Nilgiris – the freshness of the name is spread across the length and breadth of the hills. From neatly manicured tea gardens and undulating slopes of lush green valleys to relics from the colonial past with slices of British history amalgamated into modern travel preferences, the varied charms of this quaint, sleepy town still enthralls visitors leaving a lasting impression.
One such charm belongs to Glendale Tea Estate and their bungalows – Runnymede and Adderley. Located 3 kms from the Coonoor town, Runnymede offers stupendous views of the heritage train running through the tea estates. Guests staying here can experience this spectacular site of the smoky train crawling through the carpet of lush green tea estates and capture that picture perfect postcard scene to take back home.
The bungalow here has an arched entrance with a veranda, tiled roofing, and miniature windows that allow fresh mountain air to float in. The garden view overlooks the Blue Mountains that form the background while the tea estates stay in the foreground.
Rooms are snug and cozy with the ample space to enjoy the view from the bed. The light from the miniature windows in the dining hall enhances the experience while relishing the sumptuous food cooked by the Man Friday cum cook, fondly called Shekar Anna by the visiting guests.
Loyal to the Glendale family since the early 90s, he has traveled and learned different types of cuisine from Sri Lanka and elsewhere across Tamil Nadu; the personal touch in the food can be felt when they are savoured. He whipped up a treat for us that night featuring his signature dishes he has mastered over the time. Taking inspiration from the cooking style of the native Badaga tribe, he served us a dish called Avare, made using Potatoes and beans.
There are multiple varieties of tea to experiment as a drink but Shekar Anna with his expertise has added a creative twist to the most favourite South Indian snack, the bajji. Tea Bajjis, as he calls them, when served piping hot with a cup of single estate Tea from Glendale, will have you praising him for his ingenuity at every bite. The flavor of tea leaves, when tasted as a Bajji, blends well with the misty cold weather of Coonoor. Another signature dish of Shekar Anna is the Tea Chicken where tea leaves are cooked with the Chicken and served with Rice/Chapattis; the aroma of tea leaves hits high with every bite and the flavor lasts on the fingers.
In the morning, we were taken on a tea tasting tour by Mr. Shyam, Assistant Manager at the Glendale factory with an experience of 15 years as a Tea connoisseur. Here, we got to taste and understand the plucking and processing techniques of 12 varieties of tea that are produced in Glendale.
Located in another corner of the town, about 12 Kms from Coonoor town near the very famous Dolphin’s Nose viewpoint, is the oldest and the main bungalow named Adderley, built in the year 1880. The music notes from the birds sway through the rainforest, muddy roads offers the bumpy ride as we zigzagged through the clouds and mist, following the sign of Dolphin’s Nose to reach Adderley.

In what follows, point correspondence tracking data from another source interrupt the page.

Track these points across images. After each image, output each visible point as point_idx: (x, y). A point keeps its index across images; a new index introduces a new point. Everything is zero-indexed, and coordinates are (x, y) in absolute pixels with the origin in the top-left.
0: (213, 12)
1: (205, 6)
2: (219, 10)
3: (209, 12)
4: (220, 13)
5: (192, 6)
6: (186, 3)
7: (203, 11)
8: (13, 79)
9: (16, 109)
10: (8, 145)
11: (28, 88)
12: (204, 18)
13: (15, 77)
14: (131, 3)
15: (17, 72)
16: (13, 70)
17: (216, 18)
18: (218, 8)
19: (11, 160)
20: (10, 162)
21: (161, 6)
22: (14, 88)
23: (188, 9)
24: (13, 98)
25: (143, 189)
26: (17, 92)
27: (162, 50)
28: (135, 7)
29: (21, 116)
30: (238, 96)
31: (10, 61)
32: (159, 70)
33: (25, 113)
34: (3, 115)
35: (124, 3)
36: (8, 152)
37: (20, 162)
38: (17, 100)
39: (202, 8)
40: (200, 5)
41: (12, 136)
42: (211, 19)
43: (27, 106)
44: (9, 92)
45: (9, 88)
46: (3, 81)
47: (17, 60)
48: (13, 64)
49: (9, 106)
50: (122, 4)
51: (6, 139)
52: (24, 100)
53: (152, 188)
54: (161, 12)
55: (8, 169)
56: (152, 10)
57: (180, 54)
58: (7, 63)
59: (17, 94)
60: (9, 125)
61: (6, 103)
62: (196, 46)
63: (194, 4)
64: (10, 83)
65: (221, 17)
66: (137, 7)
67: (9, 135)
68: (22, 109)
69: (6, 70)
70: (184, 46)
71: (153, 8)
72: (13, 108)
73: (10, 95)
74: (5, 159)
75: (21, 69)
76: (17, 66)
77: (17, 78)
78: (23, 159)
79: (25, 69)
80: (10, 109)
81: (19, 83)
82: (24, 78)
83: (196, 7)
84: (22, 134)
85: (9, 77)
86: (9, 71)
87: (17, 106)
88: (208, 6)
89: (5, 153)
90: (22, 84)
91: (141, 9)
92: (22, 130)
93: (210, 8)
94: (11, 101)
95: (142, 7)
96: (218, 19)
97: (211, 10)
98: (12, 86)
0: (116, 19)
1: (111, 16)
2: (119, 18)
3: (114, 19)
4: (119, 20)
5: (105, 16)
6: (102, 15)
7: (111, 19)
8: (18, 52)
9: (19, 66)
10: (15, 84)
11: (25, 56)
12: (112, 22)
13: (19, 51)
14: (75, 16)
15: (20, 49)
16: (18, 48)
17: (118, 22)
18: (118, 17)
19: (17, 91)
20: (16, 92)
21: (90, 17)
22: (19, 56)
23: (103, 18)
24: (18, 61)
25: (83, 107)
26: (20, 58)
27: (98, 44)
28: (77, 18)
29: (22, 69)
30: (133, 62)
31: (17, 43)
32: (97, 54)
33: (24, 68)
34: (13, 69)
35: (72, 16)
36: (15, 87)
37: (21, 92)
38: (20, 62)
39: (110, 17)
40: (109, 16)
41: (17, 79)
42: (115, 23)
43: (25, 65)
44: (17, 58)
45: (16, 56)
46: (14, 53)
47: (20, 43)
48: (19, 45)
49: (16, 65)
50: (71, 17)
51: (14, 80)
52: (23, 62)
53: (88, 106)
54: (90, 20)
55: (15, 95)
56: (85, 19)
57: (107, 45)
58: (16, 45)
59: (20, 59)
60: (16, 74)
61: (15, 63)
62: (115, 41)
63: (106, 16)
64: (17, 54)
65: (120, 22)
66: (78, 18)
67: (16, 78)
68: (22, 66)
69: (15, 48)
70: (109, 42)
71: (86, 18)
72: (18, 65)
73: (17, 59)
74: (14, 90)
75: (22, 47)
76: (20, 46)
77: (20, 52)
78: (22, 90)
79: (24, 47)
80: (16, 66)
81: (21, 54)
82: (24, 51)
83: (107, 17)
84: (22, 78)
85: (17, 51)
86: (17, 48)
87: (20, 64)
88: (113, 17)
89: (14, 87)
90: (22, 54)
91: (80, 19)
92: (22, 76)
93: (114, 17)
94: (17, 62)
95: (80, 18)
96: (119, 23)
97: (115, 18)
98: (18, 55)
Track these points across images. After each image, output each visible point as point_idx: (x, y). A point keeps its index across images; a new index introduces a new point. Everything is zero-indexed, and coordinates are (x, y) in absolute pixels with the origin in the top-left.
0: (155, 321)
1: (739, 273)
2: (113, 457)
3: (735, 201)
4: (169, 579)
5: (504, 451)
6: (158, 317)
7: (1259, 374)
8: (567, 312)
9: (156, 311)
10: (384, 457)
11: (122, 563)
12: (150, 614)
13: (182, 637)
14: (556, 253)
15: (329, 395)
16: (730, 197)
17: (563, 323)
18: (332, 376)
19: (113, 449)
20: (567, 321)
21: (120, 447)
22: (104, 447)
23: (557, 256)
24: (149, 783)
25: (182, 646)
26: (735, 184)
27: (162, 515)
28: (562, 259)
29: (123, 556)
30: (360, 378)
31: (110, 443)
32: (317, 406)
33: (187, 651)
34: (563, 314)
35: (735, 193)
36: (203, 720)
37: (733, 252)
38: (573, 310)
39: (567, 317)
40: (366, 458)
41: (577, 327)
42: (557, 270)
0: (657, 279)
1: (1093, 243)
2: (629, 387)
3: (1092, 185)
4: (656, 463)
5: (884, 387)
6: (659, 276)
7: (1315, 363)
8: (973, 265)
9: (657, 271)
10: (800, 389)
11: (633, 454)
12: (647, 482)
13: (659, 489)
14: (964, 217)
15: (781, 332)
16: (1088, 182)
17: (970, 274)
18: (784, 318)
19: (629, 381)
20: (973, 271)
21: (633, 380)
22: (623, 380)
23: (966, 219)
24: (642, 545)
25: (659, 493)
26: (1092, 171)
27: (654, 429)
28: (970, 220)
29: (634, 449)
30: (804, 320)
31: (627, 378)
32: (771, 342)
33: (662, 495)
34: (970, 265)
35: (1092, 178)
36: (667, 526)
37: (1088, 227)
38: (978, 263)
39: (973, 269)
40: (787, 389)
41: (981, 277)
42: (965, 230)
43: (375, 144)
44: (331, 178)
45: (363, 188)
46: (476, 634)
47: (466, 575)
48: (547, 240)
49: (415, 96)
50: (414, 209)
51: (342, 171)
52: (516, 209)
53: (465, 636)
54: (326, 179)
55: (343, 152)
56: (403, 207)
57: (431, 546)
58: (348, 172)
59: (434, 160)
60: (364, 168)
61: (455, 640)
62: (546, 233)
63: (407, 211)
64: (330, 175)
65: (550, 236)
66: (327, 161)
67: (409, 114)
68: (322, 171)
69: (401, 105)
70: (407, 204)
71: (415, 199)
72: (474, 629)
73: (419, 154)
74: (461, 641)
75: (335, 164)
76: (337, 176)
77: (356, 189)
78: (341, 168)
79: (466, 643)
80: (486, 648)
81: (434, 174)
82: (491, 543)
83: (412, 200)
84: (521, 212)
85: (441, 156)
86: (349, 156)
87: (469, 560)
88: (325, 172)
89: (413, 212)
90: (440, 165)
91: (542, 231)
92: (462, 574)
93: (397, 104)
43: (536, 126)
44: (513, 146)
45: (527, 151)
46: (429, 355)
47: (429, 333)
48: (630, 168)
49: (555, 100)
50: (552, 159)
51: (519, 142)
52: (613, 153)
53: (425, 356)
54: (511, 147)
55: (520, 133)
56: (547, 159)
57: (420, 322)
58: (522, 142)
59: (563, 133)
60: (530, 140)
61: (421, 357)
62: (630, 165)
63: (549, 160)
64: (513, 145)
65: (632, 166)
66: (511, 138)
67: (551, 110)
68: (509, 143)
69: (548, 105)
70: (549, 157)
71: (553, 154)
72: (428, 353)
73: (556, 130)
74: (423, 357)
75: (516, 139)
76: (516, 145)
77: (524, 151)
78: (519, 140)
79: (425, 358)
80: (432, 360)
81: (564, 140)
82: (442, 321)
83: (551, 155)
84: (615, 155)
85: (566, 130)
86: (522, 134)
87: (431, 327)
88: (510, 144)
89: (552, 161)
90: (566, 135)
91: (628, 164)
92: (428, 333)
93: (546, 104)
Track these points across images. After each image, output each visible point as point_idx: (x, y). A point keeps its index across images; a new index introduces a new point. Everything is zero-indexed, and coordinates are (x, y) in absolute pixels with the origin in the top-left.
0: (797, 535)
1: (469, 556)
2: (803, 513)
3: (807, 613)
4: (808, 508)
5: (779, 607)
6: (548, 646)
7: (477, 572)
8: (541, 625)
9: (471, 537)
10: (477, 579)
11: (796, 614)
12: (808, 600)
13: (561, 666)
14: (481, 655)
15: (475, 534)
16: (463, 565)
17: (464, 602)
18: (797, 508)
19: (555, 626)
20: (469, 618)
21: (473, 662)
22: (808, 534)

On arrival, we were welcomed by the shade of a very big tree and a beautiful garden filled with colorful flowers. Clouds were clearing up at the right time as the Sun rays showered on the bungalow. The architecture of the bungalow speaks the times of colonial era – tiled roofing, spacious rooms, each with a fireplace, offer the warmth and also speak of the conversations that happened around it.
The lawn outside is the place to watch the misty clouds hover, spot colorful birds, bees and butterflies hopping from one flower to another. During my time here, I also undertook an alluring climb up the watchtower that’s erected down below the garden to soak up views that were equally enchanting; a bird’s eye view of Mettupalayam town can be seen from here.
In the evening, our guide for the day, Velusamy Anna, in his early fifties, took us for a walk through the tea estates, explaining about the hills around, the wildlife and the people who have made it their home.
At the end of the twenty minute walk, at a pace that was hard for us to match, he took us to a labor settlement where we met Padma Akka, who’s been a resident there for the past 10 years. We caught her cleansing the front yard of her house with cow dung when we reached. The walls looked like the newly painted clear sky and we caught up with her kids Praneesh and Pradeesh who were busy playing after returning from school. She greeted us with a welcoming smile and offered us her special black tea as we cherished random conversations with her and her small family before we walked back to the resort while taking in breath-taking scenes of the spectacular sunset over the hills.
During our time at the Glendale Bungalows, as we got used to the surroundings that became increasingly tranquil with every passing minute, we felt like we left the world behind and got used to being amazed as the norm of life. Glendale Estate offered us all an immersive, reflective experience as we were enveloped in the serene silence of the hills around.
The Glendale Bungalows here might have lost the earlier colonial glory, but within its several layers of modern travel comforts, one can still detect a faint scent of nostalgia from the illustrious past.